#### Given problem
Render the lines below as a Markdown table, starting at the line with "1.56 most convenient." and running up to and including the last line. Use a column named Row for the row number and a column named Line for the line itself, and skip any blank lines.

#### Recorded information
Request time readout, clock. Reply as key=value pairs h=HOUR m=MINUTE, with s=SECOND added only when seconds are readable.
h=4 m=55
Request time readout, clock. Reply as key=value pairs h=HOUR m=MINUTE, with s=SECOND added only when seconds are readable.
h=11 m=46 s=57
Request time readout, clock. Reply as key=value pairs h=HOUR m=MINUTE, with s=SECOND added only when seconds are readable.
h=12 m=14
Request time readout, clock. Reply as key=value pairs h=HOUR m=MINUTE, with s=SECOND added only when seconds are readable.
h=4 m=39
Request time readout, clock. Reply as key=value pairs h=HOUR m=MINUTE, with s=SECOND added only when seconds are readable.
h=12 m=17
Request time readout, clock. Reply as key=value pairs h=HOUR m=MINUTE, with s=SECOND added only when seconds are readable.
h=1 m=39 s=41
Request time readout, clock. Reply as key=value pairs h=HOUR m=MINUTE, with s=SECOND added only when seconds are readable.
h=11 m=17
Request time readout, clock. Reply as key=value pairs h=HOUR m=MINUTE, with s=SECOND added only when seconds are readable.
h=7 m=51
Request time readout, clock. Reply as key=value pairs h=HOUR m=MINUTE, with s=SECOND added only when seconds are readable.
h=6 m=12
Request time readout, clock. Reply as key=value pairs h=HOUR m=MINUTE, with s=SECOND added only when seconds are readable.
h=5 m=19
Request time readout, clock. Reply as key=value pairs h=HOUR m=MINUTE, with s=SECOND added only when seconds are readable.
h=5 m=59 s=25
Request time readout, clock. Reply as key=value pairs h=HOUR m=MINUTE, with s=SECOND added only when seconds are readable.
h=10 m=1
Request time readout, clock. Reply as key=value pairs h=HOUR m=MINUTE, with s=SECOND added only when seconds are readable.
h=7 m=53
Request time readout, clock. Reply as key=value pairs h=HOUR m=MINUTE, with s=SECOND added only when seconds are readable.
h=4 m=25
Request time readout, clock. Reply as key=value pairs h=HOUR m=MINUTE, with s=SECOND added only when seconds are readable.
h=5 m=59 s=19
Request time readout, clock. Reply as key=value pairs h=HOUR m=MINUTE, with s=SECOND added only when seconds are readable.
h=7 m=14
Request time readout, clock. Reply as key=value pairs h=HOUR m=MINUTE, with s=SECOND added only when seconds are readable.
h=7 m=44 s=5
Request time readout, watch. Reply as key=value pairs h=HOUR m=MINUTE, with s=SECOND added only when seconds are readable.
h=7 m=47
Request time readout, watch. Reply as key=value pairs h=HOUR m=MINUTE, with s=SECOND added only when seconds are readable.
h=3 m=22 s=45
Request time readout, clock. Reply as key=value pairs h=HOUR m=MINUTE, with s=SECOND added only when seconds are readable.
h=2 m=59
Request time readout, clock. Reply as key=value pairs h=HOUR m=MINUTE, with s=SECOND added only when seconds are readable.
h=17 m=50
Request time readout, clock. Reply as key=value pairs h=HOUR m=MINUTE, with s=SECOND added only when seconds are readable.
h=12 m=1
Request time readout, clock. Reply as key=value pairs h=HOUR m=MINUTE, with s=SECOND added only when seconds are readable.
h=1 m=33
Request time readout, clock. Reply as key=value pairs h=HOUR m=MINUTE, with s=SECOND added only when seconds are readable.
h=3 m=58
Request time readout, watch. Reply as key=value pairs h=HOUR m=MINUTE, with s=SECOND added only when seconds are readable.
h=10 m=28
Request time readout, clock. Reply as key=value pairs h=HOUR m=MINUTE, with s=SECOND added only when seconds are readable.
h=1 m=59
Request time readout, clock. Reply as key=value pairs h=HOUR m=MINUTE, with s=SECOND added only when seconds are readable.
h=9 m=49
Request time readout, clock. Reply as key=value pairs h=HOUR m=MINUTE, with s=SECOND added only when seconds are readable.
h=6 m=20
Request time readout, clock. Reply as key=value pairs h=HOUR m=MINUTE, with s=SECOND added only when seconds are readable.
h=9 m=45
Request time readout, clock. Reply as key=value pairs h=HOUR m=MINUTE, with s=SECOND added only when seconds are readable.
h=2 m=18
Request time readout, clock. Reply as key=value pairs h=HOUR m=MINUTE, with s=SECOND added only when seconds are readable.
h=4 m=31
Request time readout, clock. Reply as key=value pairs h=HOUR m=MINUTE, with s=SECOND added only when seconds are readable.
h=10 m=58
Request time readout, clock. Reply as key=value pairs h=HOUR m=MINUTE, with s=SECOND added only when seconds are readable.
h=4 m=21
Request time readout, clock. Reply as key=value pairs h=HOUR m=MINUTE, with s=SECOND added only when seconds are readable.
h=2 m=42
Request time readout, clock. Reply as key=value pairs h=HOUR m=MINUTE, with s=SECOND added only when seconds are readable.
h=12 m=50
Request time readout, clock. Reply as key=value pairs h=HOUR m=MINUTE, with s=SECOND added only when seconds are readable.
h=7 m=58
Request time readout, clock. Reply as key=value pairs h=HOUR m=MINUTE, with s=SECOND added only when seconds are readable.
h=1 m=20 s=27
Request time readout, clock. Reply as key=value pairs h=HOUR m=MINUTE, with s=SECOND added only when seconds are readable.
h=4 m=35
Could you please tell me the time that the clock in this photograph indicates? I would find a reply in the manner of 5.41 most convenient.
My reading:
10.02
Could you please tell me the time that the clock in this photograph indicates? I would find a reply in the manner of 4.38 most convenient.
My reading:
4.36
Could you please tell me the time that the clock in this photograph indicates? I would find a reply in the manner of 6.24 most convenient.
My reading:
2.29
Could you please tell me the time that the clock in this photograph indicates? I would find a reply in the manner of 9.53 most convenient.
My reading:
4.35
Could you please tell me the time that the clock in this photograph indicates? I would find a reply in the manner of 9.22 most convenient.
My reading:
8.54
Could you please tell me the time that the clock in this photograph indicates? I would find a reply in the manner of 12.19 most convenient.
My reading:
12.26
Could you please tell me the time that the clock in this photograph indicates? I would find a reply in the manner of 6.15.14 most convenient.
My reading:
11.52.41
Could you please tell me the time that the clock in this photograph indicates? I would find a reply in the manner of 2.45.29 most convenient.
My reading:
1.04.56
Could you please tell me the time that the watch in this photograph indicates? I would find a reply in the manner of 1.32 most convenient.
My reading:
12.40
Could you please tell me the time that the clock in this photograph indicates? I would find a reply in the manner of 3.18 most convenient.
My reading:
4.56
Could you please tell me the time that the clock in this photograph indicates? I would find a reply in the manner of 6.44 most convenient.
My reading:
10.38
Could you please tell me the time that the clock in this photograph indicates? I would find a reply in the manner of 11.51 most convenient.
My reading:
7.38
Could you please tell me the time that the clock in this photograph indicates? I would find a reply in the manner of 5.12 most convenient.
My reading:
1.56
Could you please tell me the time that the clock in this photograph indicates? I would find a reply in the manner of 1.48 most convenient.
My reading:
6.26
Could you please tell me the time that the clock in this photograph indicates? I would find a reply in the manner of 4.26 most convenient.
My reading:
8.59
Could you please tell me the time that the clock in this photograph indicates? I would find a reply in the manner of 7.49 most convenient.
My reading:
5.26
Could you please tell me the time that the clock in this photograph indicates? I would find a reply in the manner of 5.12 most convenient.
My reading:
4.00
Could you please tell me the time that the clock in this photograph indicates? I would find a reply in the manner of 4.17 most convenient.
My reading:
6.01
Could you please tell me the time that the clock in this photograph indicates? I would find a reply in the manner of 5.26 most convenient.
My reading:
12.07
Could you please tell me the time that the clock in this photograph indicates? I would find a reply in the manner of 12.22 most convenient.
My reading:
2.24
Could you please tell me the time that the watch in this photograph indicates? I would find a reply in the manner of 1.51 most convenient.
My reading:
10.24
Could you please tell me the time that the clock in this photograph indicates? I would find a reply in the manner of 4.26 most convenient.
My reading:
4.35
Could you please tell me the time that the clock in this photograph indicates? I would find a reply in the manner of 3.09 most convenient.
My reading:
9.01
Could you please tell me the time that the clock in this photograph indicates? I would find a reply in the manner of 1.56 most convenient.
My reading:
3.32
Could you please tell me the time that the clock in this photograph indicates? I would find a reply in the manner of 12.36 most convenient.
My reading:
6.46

#### Output of the task
| Row | Line |
|---|---|
| 1 | Could you please tell me the time that the clock in this photograph indicates? I would find a reply in the manner of 1.56 most convenient. |
| 2 | My reading: |
| 3 | 3.32 |
| 4 | Could you please tell me the time that the clock in this photograph indicates? I would find a reply in the manner of 12.36 most convenient. |
| 5 | My reading: |
| 6 | 6.46 |